== Study material

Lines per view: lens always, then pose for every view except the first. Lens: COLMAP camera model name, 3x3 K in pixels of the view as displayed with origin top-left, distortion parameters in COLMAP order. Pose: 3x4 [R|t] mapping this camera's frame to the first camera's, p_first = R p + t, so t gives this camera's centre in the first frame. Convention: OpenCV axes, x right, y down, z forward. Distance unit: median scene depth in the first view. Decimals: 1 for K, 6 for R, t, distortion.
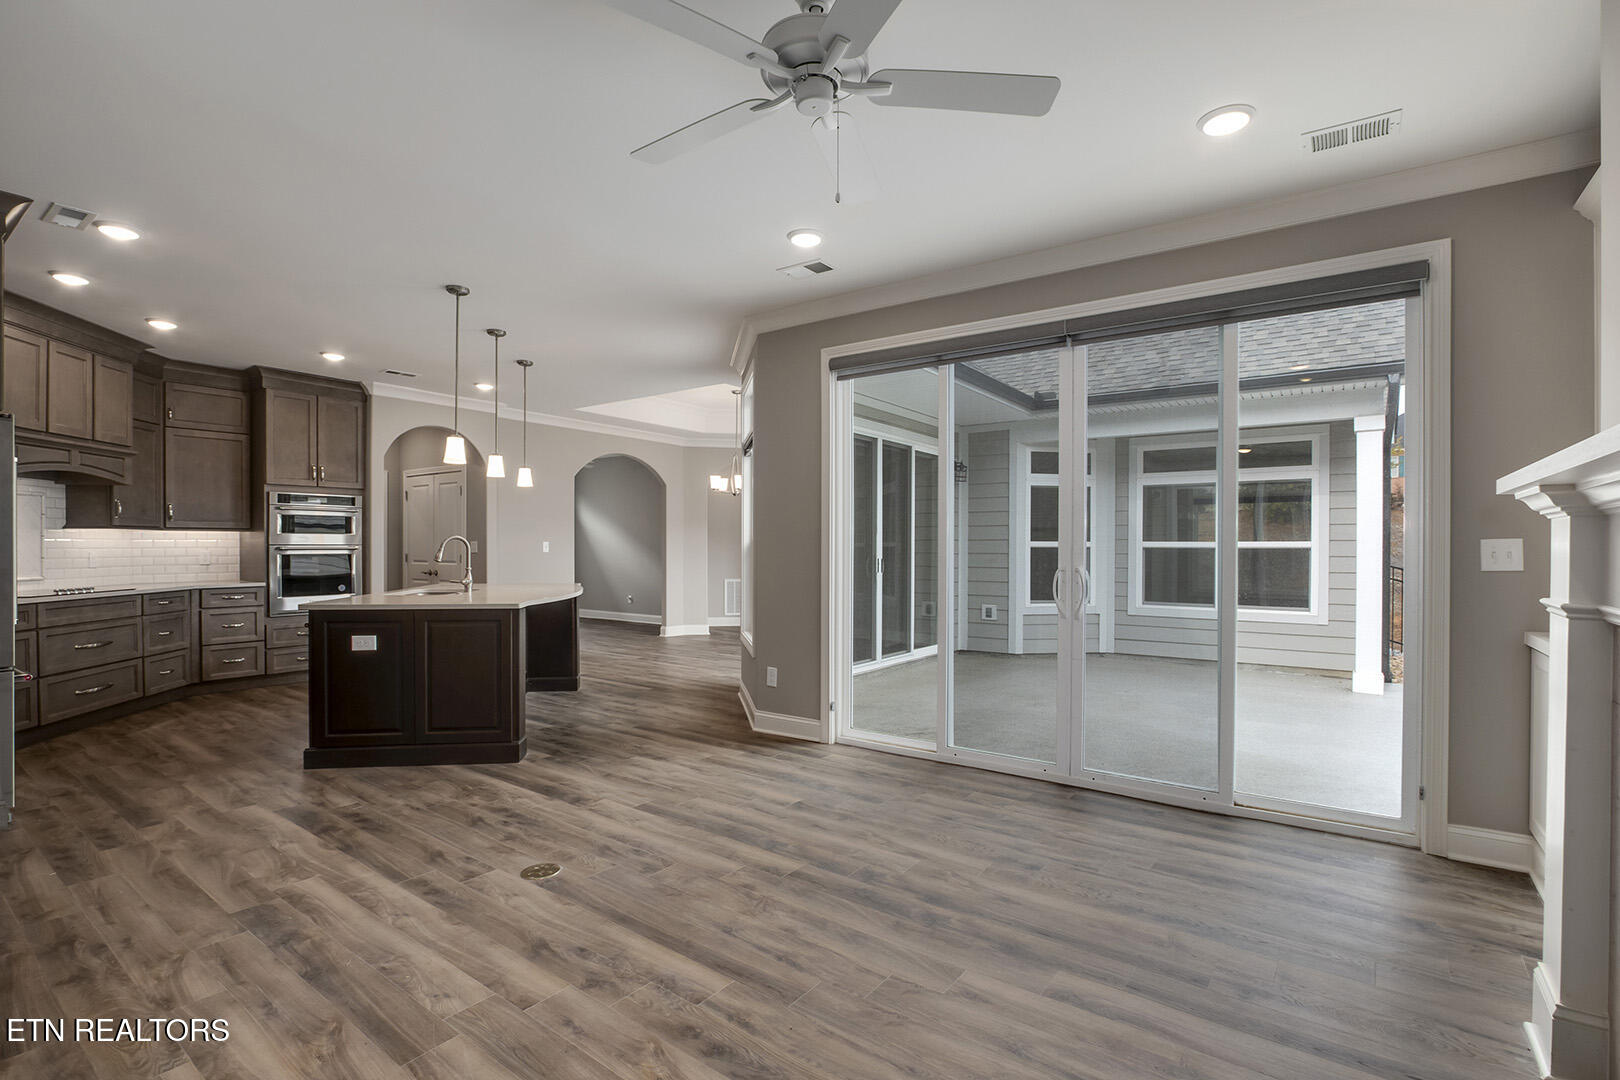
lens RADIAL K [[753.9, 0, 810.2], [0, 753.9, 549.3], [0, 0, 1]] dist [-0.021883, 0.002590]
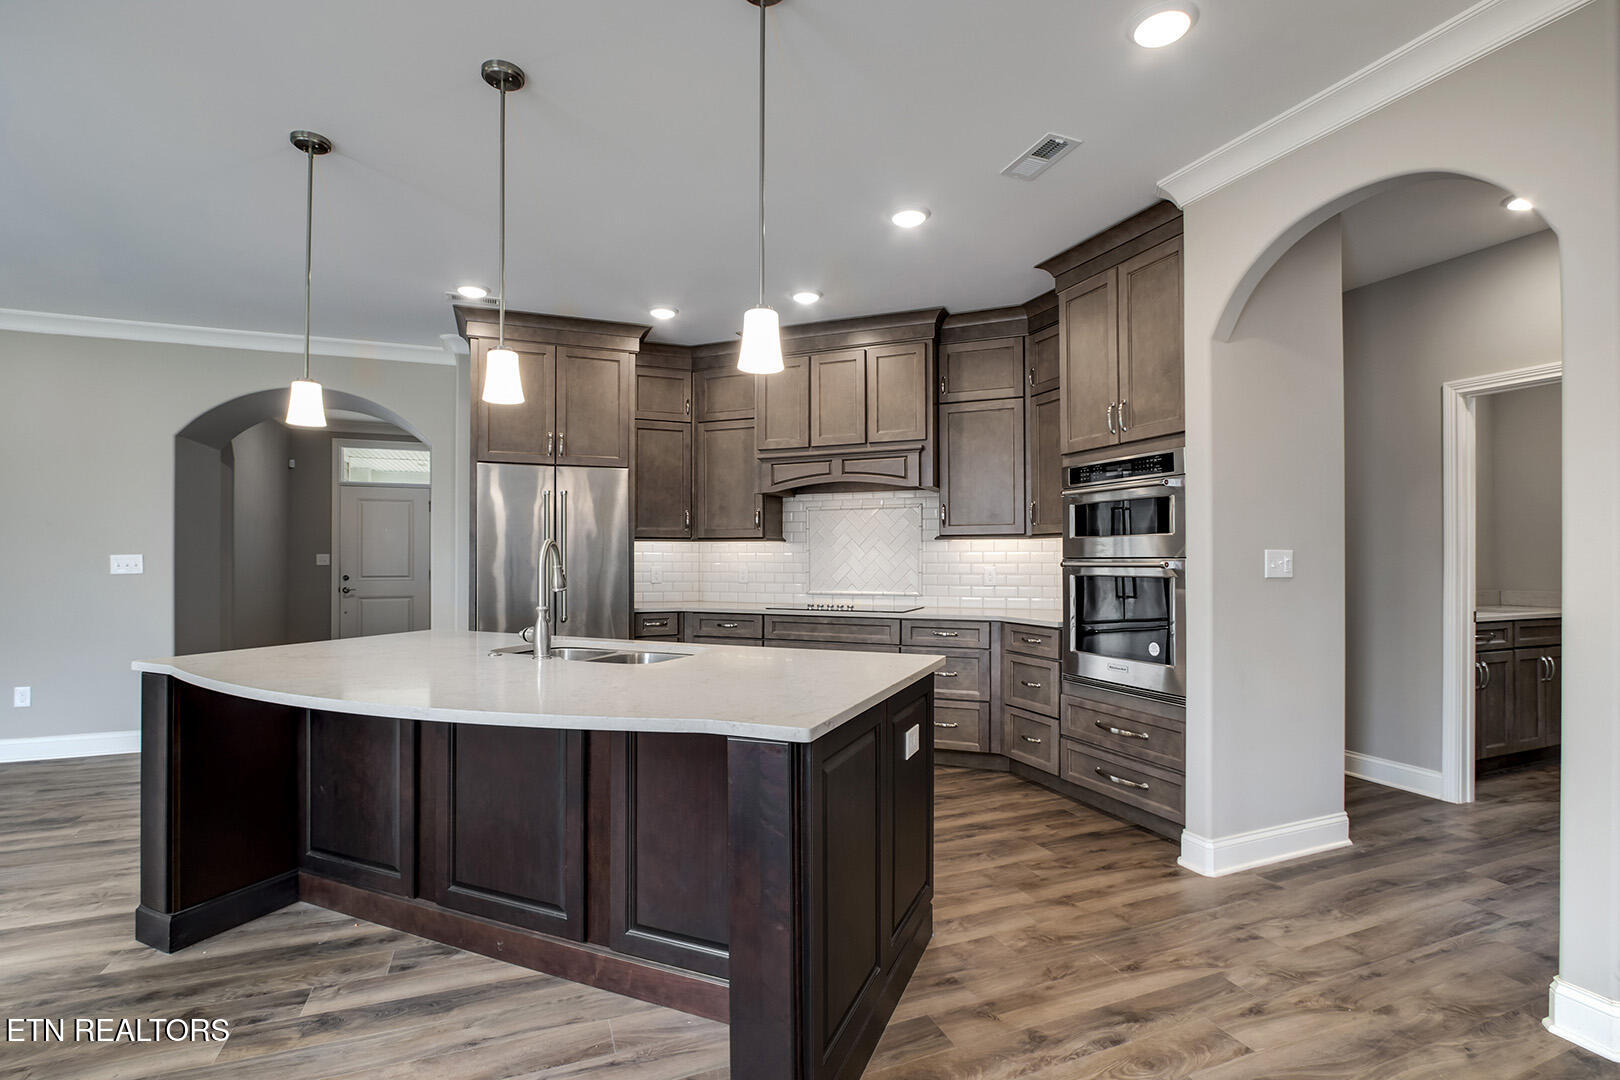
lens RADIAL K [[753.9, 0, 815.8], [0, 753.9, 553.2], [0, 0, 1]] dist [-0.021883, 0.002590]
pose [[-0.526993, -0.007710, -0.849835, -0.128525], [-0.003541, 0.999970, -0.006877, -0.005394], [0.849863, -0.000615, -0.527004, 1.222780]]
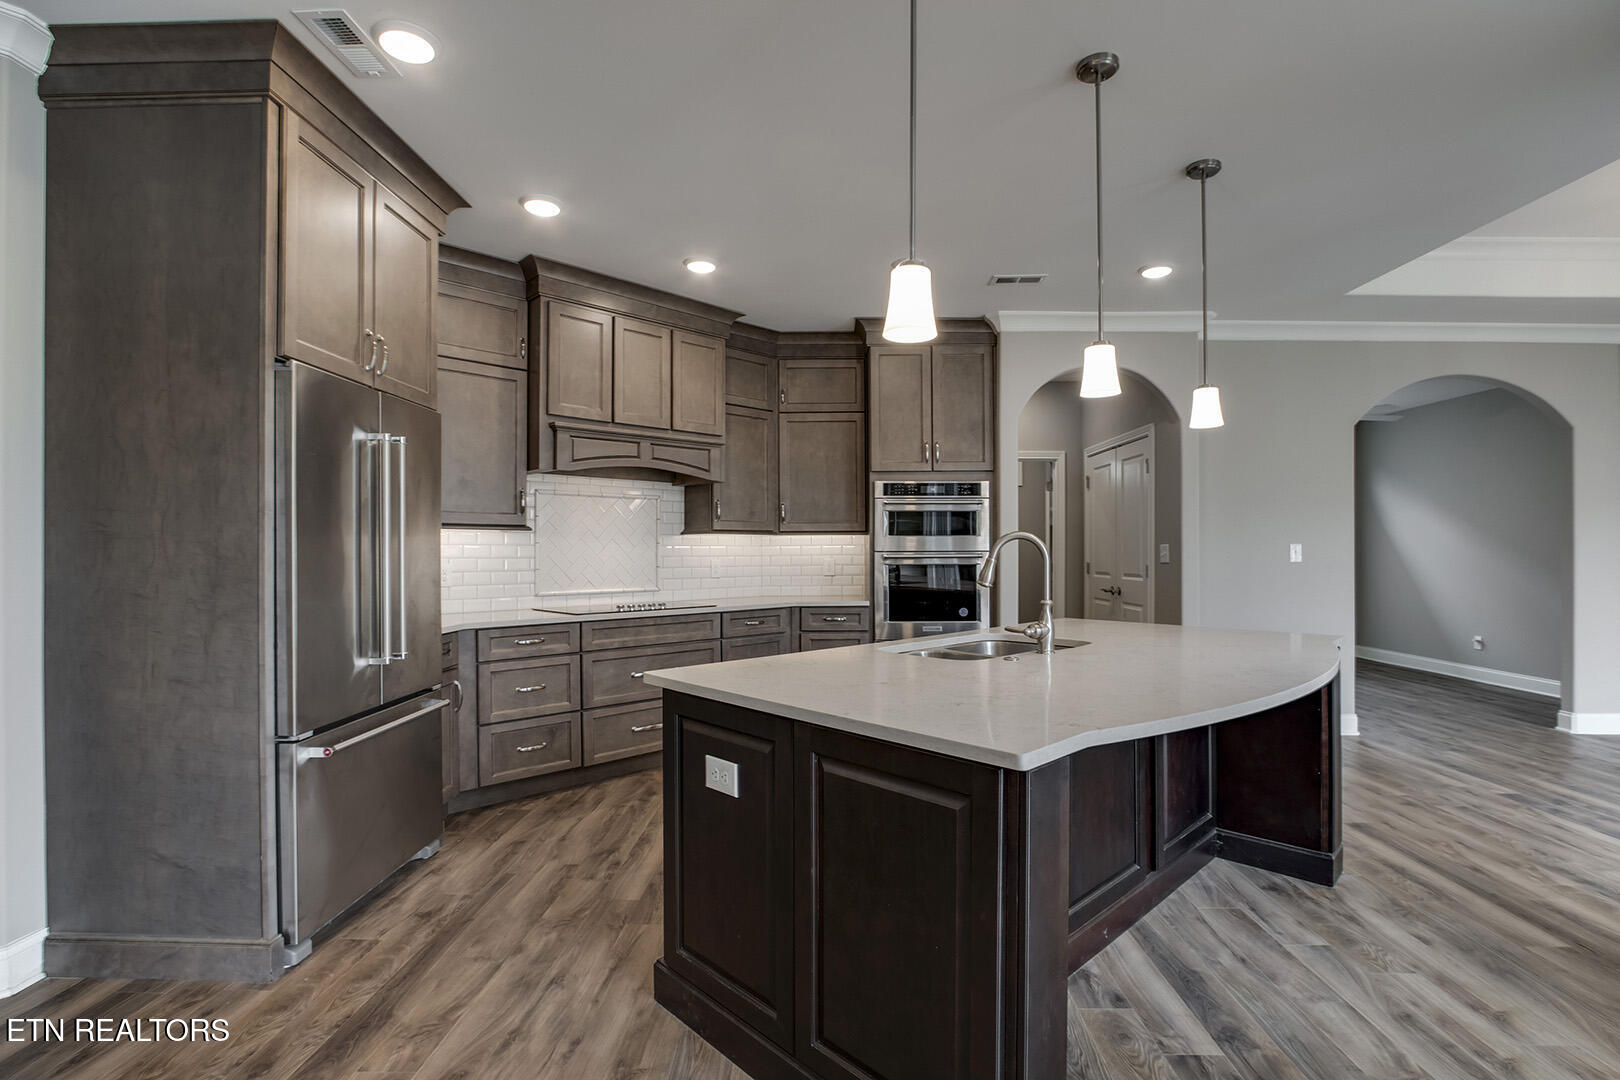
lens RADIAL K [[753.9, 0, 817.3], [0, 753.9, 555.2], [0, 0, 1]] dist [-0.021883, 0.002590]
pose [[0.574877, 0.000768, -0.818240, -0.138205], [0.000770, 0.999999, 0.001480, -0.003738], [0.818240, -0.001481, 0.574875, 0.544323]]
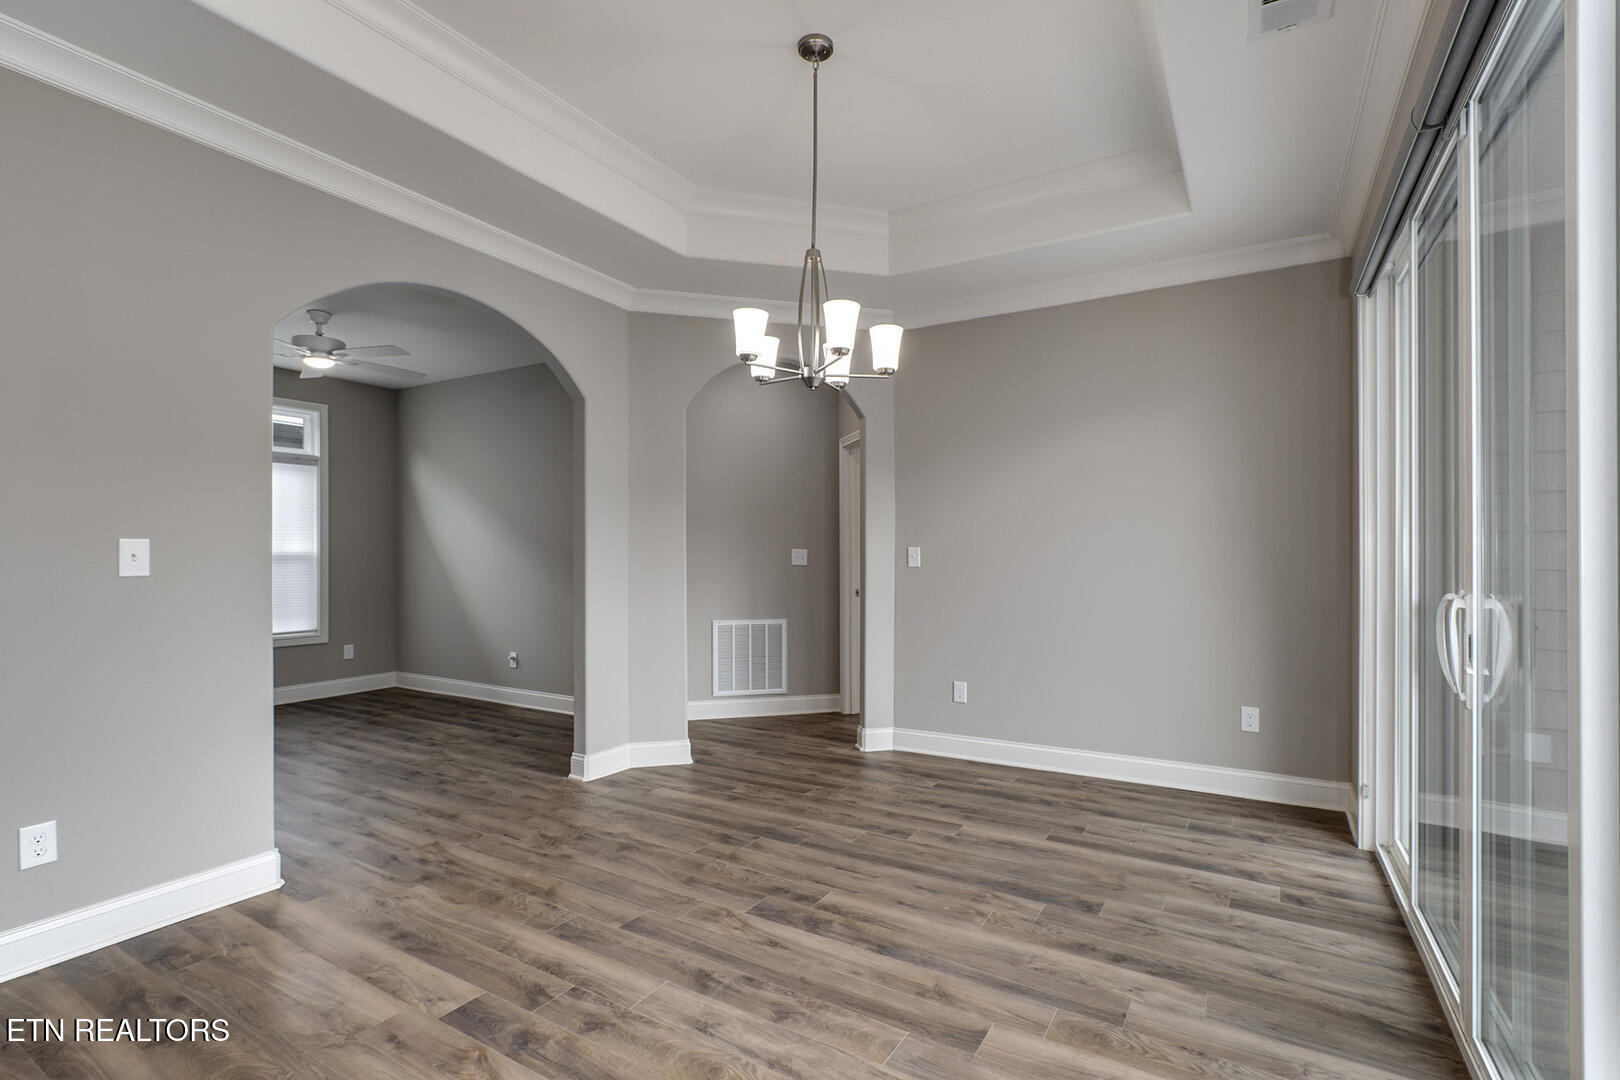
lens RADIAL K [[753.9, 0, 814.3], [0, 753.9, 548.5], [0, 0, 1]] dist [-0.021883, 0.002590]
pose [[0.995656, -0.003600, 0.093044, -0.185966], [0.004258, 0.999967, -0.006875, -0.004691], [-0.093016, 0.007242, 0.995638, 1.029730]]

====
== Study material

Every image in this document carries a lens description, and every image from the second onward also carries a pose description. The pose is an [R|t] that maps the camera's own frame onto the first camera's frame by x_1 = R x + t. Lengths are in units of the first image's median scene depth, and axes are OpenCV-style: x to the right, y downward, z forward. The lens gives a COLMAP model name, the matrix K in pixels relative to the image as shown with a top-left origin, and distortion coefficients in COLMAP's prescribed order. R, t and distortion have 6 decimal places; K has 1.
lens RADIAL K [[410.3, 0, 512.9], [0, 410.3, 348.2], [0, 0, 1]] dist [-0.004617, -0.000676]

====

Exercise instructions:
Repeat everything in the data from the line containing "Lines per view: lens" down to the line containing "0.007242, 0.995638, 1.029730]]", both included, with the pictures left out.

Answer space:
Lines per view: lens always, then pose for every view except the first. Lens: COLMAP camera model name, 3x3 K in pixels of the view as displayed with origin top-left, distortion parameters in COLMAP order. Pose: 3x4 [R|t] mapping this camera's frame to the first camera's, p_first = R p + t, so t gives this camera's centre in the first frame. Convention: OpenCV axes, x right, y down, z forward. Distance unit: median scene depth in the first view. Decimals: 1 for K, 6 for R, t, distortion.
lens RADIAL K [[753.9, 0, 810.2], [0, 753.9, 549.3], [0, 0, 1]] dist [-0.021883, 0.002590]
lens RADIAL K [[753.9, 0, 815.8], [0, 753.9, 553.2], [0, 0, 1]] dist [-0.021883, 0.002590]
pose [[-0.526993, -0.007710, -0.849835, -0.128525], [-0.003541, 0.999970, -0.006877, -0.005394], [0.849863, -0.000615, -0.527004, 1.222780]]
lens RADIAL K [[753.9, 0, 817.3], [0, 753.9, 555.2], [0, 0, 1]] dist [-0.021883, 0.002590]
pose [[0.574877, 0.000768, -0.818240, -0.138205], [0.000770, 0.999999, 0.001480, -0.003738], [0.818240, -0.001481, 0.574875, 0.544323]]
lens RADIAL K [[753.9, 0, 814.3], [0, 753.9, 548.5], [0, 0, 1]] dist [-0.021883, 0.002590]
pose [[0.995656, -0.003600, 0.093044, -0.185966], [0.004258, 0.999967, -0.006875, -0.004691], [-0.093016, 0.007242, 0.995638, 1.029730]]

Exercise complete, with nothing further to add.